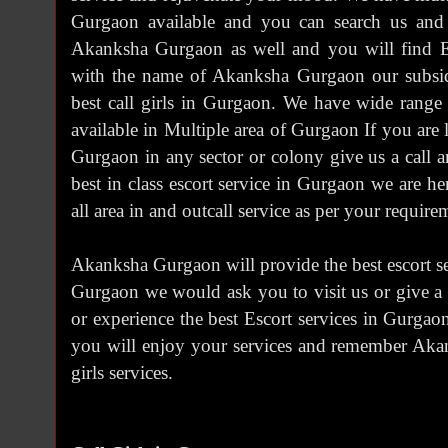
Gurgaon available and you can search us and
Akanksha Gurgaon as well and you will find Es
with the name of Akanksha Gurgaon our subsid
best call girls in Gurgaon. We have wide range
available in Multiple area of Gurgaon If you are l
Gurgaon in any sector or colony give us a call a
best in class escort service in Gurgaon we are he
all area in and outcall service as per your require
Akanksha Gurgaon will provide the best escort serv
Gurgaon we would ask you to visit us or give a c
or experience the best Escort services in Gurgaon
you will enjoy your services and remember Akan
girls services.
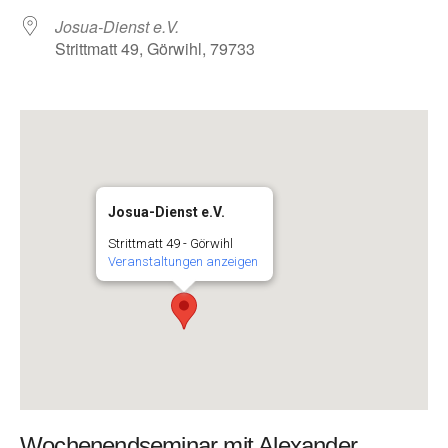
Josua-Dienst e.V.
Strittmatt 49, Görwihl, 79733
Josua-Dienst e.V.
Strittmatt 49 - Görwihl
Veranstaltungen anzeigen
Wochenendseminar mit Alexander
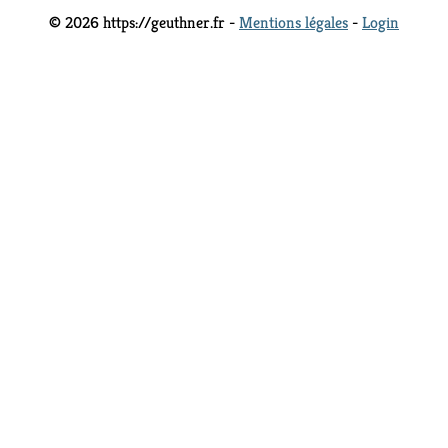
© 2026 https://geuthner.fr -
Mentions légales
-
Login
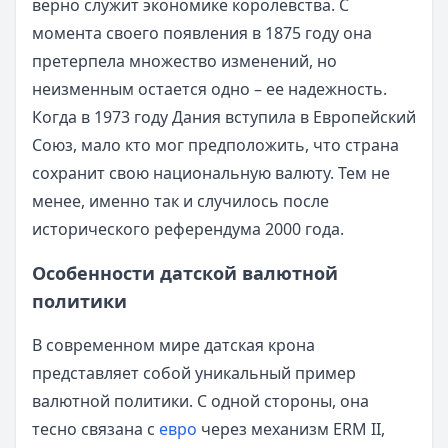
верно служит экономике королевства. С
момента своего появления в 1875 году она
претерпела множество изменений, но
неизменным остается одно – ее надежность.
Когда в 1973 году Дания вступила в Европейский
Союз, мало кто мог предположить, что страна
сохранит свою национальную валюту. Тем не
менее, именно так и случилось после
исторического референдума 2000 года.
Особенности датской валютной
политики
В современном мире датская крона
представляет собой уникальный пример
валютной политики. С одной стороны, она
тесно связана с
евро
через механизм ERM II,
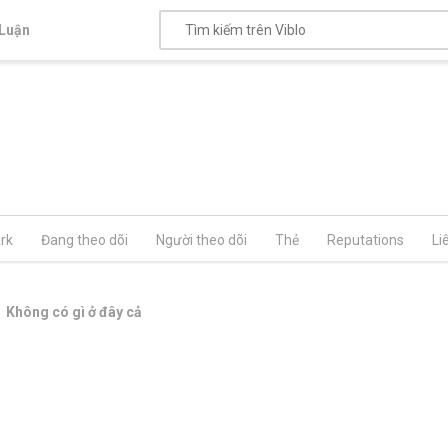
Luận
rk
Đang theo dõi
Người theo dõi
Thẻ
Reputations
Li
Không có gì ở đây cả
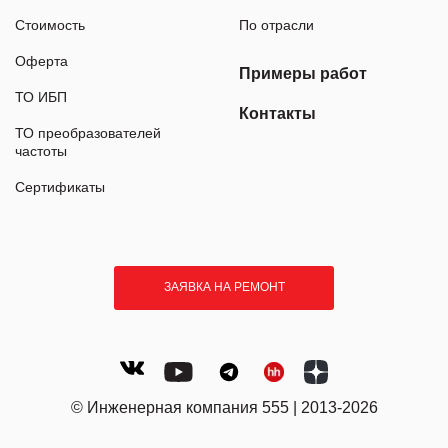
Стоимость
По отрасли
Оферта
Примеры работ
ТО ИБП
Контакты
ТО преобразователей
частоты
Сертификаты
ЗАЯВКА НА РЕМОНТ
© Инженерная компания 555 | 2013-2026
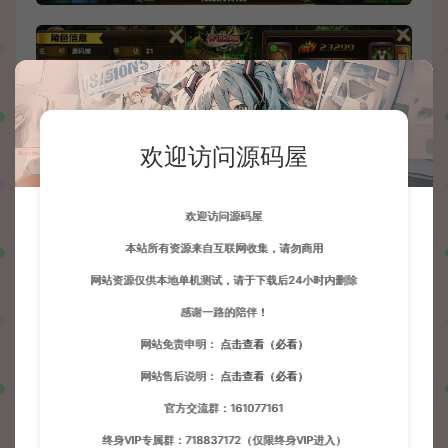
欢迎访问源码屋
欢迎访问源码屋
本站所有资源来自互联网收集，请勿商用
网站资源仅供本地单机测试，请于下载后24小时内删除
感谢一路的陪伴！
网站免责申明：
点击查看（必看）
网站售后说明：
点击查看（必看）
官方交流群：161077161
终身VIP专属群：718837172（仅限终身VIP进入）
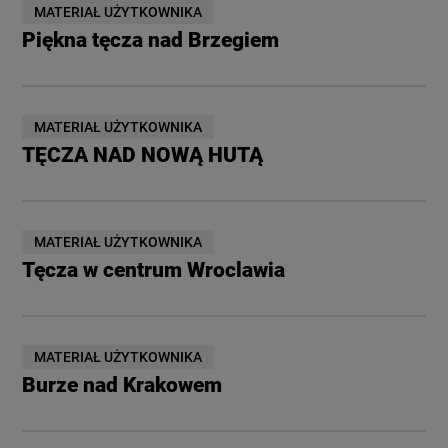
MATERIAŁ UŻYTKOWNIKA
Piękna tęcza nad Brzegiem
MATERIAŁ UŻYTKOWNIKA
TĘCZA NAD NOWĄ HUTĄ
MATERIAŁ UŻYTKOWNIKA
Tęcza w centrum Wroclawia
MATERIAŁ UŻYTKOWNIKA
Burze nad Krakowem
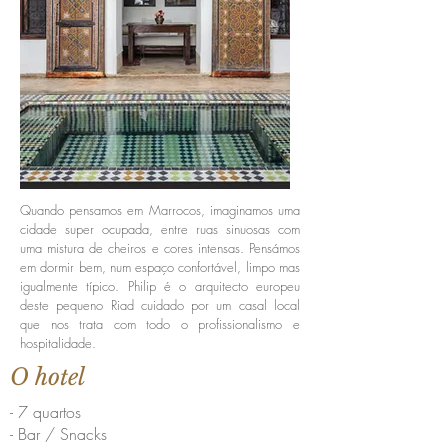
Quando pensamos em Marrocos, imaginamos uma
cidade super ocupada, entre ruas sinuosas com
uma mistura de cheiros e cores intensas. Pensámos
em dormir bem, num espaço confortável, limpo mas
igualmente típico. Philip é o arquitecto europeu
deste pequeno Riad cuidado por um casal local
que nos trata com todo o profissionalismo e
hospitalidade.
O hotel
- 7 quartos
- Bar / Snacks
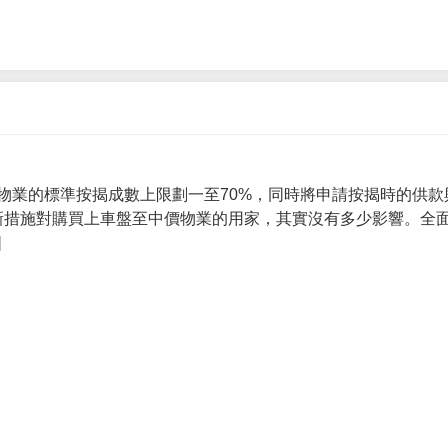
物業的標準按揭成數上限劃一至70%，同時將申請按揭時的供款
 新措施對購買上車盤至中價物業的用家，其實沒有多少影響。全面
]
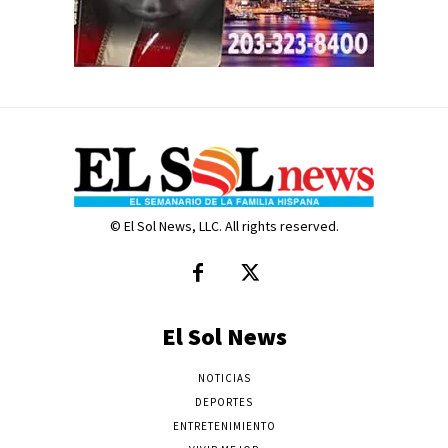
© El Sol News, LLC. All rights reserved.
El Sol News
NOTICIAS
DEPORTES
ENTRETENIMIENTO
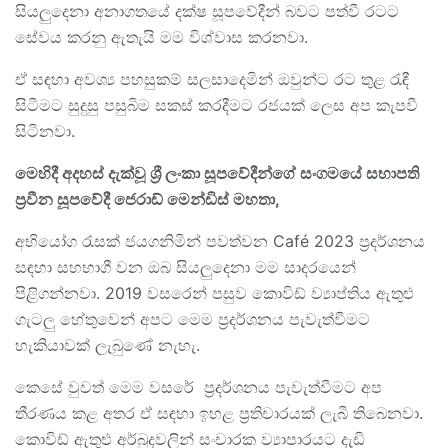
සියලුදෙනා අනාගතයේ දක්ෂ සූපවේදීන් බවට පත්වී රටට
සේවය කරනු ඇතැයි මම විශ්වාස කරනවා.
ඒ සඳහා අවශ්‍ය පහසුකම් සලසාදෙමින් ඔවුන්ට රට තුළ රැඳී
සිටීමට සුදුසු පසුබිම සකස් කරදීමට රජයක් ලෙස අප කැපවී
සිටිනවා.
මෙහිදී අදහස් දැක්වූ ශ්‍රී ලංකා සූපවේදීන්ගේ සංගමයේ සභාපති
ප්‍රවීන සූපවේදී ජෙරාඩ් මෙන්ඩිස් මහතා
,
අභියෝග රැසක් ජයගනිමින් පවත්වන Café 2023 ප්‍රදර්ශනය
සඳහා සහභාගී වන ඔබ සියලුදෙනා මම සාදරයෙන්
පිළිගන්නවා. 2019 වසරෙන් පසුව කොවිඩ් ව්‍යාප්තිය ඇතුළු
ගැටලු හේතුවෙන් අපට මෙම ප්‍රදර්ශනය පැවැත්වීමට
හැකියාවක් ලැබුණේ නැහැ.
කෙසේ වුවත් මෙම වසරේ ප්‍රදර්ශනය පැවැත්වීමට අප
තීරණය කළ අතර ඒ සඳහා ඉහළ ප්‍රතිචාරයක් ලැබී තිබෙනවා.
කොවිඩ් ඇතුළු අර්බුදවලින් සංචාරක ව්‍යාපාරයට දැඩි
^^^^^^^^^^^^^^^^
* _PROBLEM TO WORK ON_
Only the lines from the beginning of the records through the line bearing "Gurgaon in any" belong in the answer, copied word for word with pictures left out.

* _PROBLEM SOLUTION_
Gurgaon available and you can search us and
Akanksha Gurgaon as well and you will find Es
with the name of Akanksha Gurgaon our subsid
best call girls in Gurgaon. We have wide range
available in Multiple area of Gurgaon If you are l
Gurgaon in any sector or colony give us a call a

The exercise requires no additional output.